Passage to read >>
★ ★ ★ ★ ★

Please refer to the Run Reference Pipelines using Local Input Files
in the How to run a Reference Pipeline section to learn how to register a pipeline and
execute the pipeline using local input files.
Example)
mkdir -p ~/.clara/pipelines
cd ~/.clara/pipelines
# Download pipeline
clara pull pipeline clara_dp_sample_pipeline
cd clara_dp_sample_pipeline
# Unzip test input data
unzip app_dp_sample-input_v1.zip -d input
# Create a pipeline
clara create pipeline -p dp-sample-pipeline.yaml # or `dp-sample-pipeline-no-optimization.yaml`
clara create jobs -p <PIPELINE ID> -n <JOB NAME> -f <INPUT PATH>
# Start a job (with parameters `TILE_COMMAND`, `FILTER_COMMAND`, `STITCH_COMMAND`, `VARIANCE`, `LOWER_THRESHOLD`, and `UPPER_THRESHOLD` if needed. e.g., '-a VARIANCE=10.0' )
clara start job -j <JOB ID>
Creating a pipeline/job and starting/monitoring a job can also be done by run_pipeline.sh
script:
mkdir -p ~/.clara/pipelines
cd ~/.clara/pipelines
# Download pipeline
clara pull pipeline clara_dp_sample_pipeline
cd clara_dp_sample_pipeline
# Unzip test input data
unzip app_dp_sample-input_v1.zip -d input
# Run script
# ./run_pipeline.sh [method]
# [method] can be one of ['no-optimization', ''] (default: '')
#
./run_pipeline.sh
Input requires a folder containing the following files:
- .tif or .svs - Input image file
- config_render.json - Configuration for Render Server
Bundled input data in this pipeline is a breast cancer case from The Cancer Genome Atlas.

★ ★ ★ ★ ★

Information >>
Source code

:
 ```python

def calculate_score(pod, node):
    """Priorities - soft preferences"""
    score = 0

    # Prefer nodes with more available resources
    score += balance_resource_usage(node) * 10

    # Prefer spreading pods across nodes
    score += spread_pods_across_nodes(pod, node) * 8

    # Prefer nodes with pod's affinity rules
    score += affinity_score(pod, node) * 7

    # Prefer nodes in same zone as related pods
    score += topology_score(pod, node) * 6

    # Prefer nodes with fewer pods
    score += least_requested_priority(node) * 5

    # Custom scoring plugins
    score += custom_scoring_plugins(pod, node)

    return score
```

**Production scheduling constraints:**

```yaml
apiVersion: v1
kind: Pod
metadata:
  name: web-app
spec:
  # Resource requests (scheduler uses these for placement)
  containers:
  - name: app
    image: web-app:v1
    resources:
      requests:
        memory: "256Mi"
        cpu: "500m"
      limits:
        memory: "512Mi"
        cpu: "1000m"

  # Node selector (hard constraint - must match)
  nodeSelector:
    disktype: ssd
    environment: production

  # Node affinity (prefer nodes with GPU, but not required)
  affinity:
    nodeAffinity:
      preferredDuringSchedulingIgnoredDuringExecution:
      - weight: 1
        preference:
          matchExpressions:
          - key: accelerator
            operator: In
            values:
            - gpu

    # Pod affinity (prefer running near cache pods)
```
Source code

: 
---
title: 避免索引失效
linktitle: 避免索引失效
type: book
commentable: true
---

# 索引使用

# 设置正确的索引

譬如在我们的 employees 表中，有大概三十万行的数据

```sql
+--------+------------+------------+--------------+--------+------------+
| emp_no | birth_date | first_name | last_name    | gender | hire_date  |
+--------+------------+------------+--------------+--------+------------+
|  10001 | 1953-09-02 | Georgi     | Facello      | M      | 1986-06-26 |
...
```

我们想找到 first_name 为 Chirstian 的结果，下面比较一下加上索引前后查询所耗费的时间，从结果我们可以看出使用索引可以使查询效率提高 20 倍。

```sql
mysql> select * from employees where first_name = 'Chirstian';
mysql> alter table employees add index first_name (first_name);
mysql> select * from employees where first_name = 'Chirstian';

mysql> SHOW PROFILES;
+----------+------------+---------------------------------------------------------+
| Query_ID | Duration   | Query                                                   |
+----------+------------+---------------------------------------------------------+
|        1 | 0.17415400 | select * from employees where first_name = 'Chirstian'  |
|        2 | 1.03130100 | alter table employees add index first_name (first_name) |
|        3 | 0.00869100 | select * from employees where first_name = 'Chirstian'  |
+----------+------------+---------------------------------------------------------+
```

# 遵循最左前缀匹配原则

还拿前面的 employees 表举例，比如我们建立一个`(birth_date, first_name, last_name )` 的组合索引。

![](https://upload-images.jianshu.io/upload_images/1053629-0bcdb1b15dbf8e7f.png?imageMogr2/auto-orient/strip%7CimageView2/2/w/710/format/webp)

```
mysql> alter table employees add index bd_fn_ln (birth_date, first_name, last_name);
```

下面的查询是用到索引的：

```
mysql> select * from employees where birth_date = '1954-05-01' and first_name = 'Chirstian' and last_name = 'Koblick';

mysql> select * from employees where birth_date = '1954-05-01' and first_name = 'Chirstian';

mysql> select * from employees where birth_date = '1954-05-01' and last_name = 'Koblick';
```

★ ★ ★ ★ ★

What this exercise asks >>
a: In the pipeline instructions, where does the bundled input data come from?
b: Copy the pipeline instructions from the words "Please refer to" through "local input files.", substituting "create" for "register".
You can do this without the data.

Answers to each task >>
a: It is a breast cancer case from The Cancer Genome Atlas.

b:
Please refer to the Run Reference Pipelines using Local Input Files
in the How to run a Reference Pipeline section to learn how to create a pipeline and
execute the pipeline using local input files.